Question

Which mixture forms a buffer when dissolved in 1L of water?
A. 0.2 mol NaOH + 0.2 mol HBr
B. 0.2 mol NaCl + 0.3 mol HCl
C. 0.4 mol $HN{O}_2$ + 0.2 mol NaOH
D. 0.5 mol $N{H}_3$ + 0.5 mol HCl

Answer 1

Hint: To solve this question you should have basic knowledge about Buffer solutions. Buffer solutions are solutions which resist change in pH on dilution of small amounts of acid or alkali.

Complete answer:
The solutions which resist change in pH on dilution or with the addition of small amounts of acid or alkali are called Buffer solution. Buffer solutions of known pH can be prepared from the knowledge of $p{K}_a$ of the acid or $p{K}_b$ of base and by controlling the ratio of the salt and acid or salt and base. A mixture of acetic acid and sodium acetate acts as buffer solution around pH 4.75 and a mixture of ammonium chloride and ammonium hydroxide act as a buffer around pH 9.25.
A. 0.2 mol NaOH + 0.2 mol HBr will not form a buffer solution because it is a mixture of a strong base and a strong acid.
B. 0.2 mol NaCl + 0.3 mol HCl will not form a buffer solution because it is a mixture of a neutral salt and a strong acid.
C. 0.4 mol $HN{O}_2$ + 0.2 mol NaOH will form a buffer solution because it is a mixture of a weak acid and its conjugate base. 0.2 mol of NaOH will neutralize 0.2 mol of $HN{O}_2$. Hence, you will be left with 0.2 mol of $HN{O}_2$ and 0.2 mol of $NaN{O}_2$ (or, more specifically,$N{O}_2^{-}$)
The pH will be equal to the $p{K}_a$ of $HN{O}_2$.
Hence, 0.4 mol $HN{O}_2$ + 0.2 mol NaOH will form a buffer as it is a mixture of weak acid and its conjugate base.
D. 0.5 mol $N{H}_3$ + 0.5 mol HCl would have formed a buffer if you had added less HCl; however, you are adding so much HCl that it completely protonated $N{H}_3$ to $N{H}_4^{+}$ .Hence, you will be left with 0.5 mol of $N{H}_4^{+}$ and 0.5 mol of $C{l}^{-}$.

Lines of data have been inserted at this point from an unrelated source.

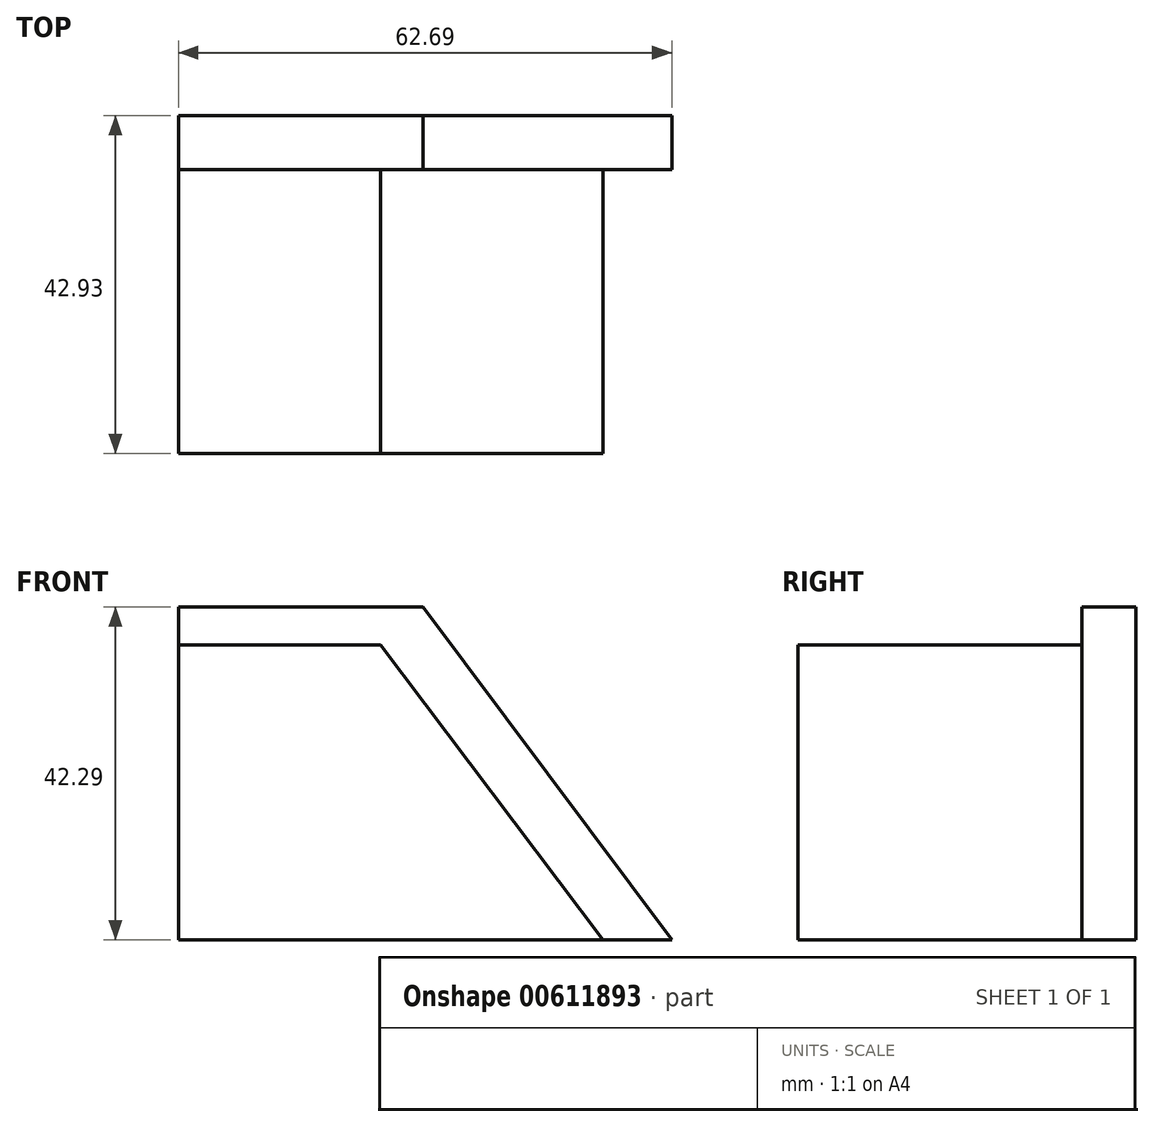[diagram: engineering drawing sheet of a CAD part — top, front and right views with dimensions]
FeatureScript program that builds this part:
annotation { "Feature Type Name" : "Feature", "Feature Type Description" : "" }
export const myFeature = defineFeature(function(context is Context, id is Id, definition is map)
    precondition{}
    {
        {
            var Q0;
            Q0=qCreatedBy(makeId("Front.planeOp"),FACE);
            var sketch = newSketch(context, id + "F0", { "sketchPlane" : qUnion([Q0])});
            skLineSegment(sketch, "E0", {"start": v(-25.7, 0) * mm, "end": v(-25.7, 37.48) * mm});
            skLineSegment(sketch, "E1", {"start": v(-25.7, 37.48) * mm, "end": v(0, 37.48) * mm});
            skLineSegment(sketch, "E2", {"start": v(0, 37.48) * mm, "end": v(28.25, 0) * mm});
            skLineSegment(sketch, "E3", {"start": v(28.25, 0) * mm, "end": v(-25.7, 0) * mm});
            skSolve(sketch);
        }
        {
            var Q0;
            Q0 = qSketchRegion(id + "F0", true);
            extrude(context, id + "F1", {"entities" : qUnion([Q0]), "depth" : 36.07 * mm, "offsetDistance" : 25.4 * mm});
        }
        {
            var Q0;
            Q0=makeQuery(id+"F1.opExtrude","CAP_FACE",FACE,{"disambiguationData":[OSD([sQuery(id+"F0.wireOp",EDGE,"E0"),sQuery(id+"F0.wireOp",EDGE,"E1"),sQuery(id+"F0.wireOp",EDGE,"E2"),sQuery(id+"F0.wireOp",EDGE,"E3")])],"isStart":true});
            var sketch = newSketch(context, id + "F2", { "sketchPlane" : qUnion([Q0])});
            skLineSegment(sketch, "E4", {"start": v(25.7, 0) * mm, "end": v(-36.99, 0) * mm});
            skLineSegment(sketch, "E5", {"start": v(-36.99, 0) * mm, "end": v(-5.37, 42.3) * mm});
            skLineSegment(sketch, "E6", {"start": v(-5.37, 42.3) * mm, "end": v(25.7, 42.3) * mm});
            skLineSegment(sketch, "E7", {"start": v(25.7, 42.3) * mm, "end": v(25.7, 0) * mm});
            skSolve(sketch);
        }
        {
            var Q0;
            Q0 = qSketchRegion(id + "F2", true);
            extrude(context, id + "F3", {"entities" : qUnion([Q0]), "operationType" : NewBodyOperationType.ADD, "depth" : 6.86 * mm, "offsetDistance" : 25.4 * mm});
        }
    });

Hence, option C is the correct answer.

Note: You should have basic knowledge about strong acid, strong base and weak acid, weak base and also conjugates of acid and base.
You should remember $p{K}_a=-[\log K_a]$ and $p{K}_b=-[\log K_b]$
Conjugate pairs of acid and base differ only by one proton.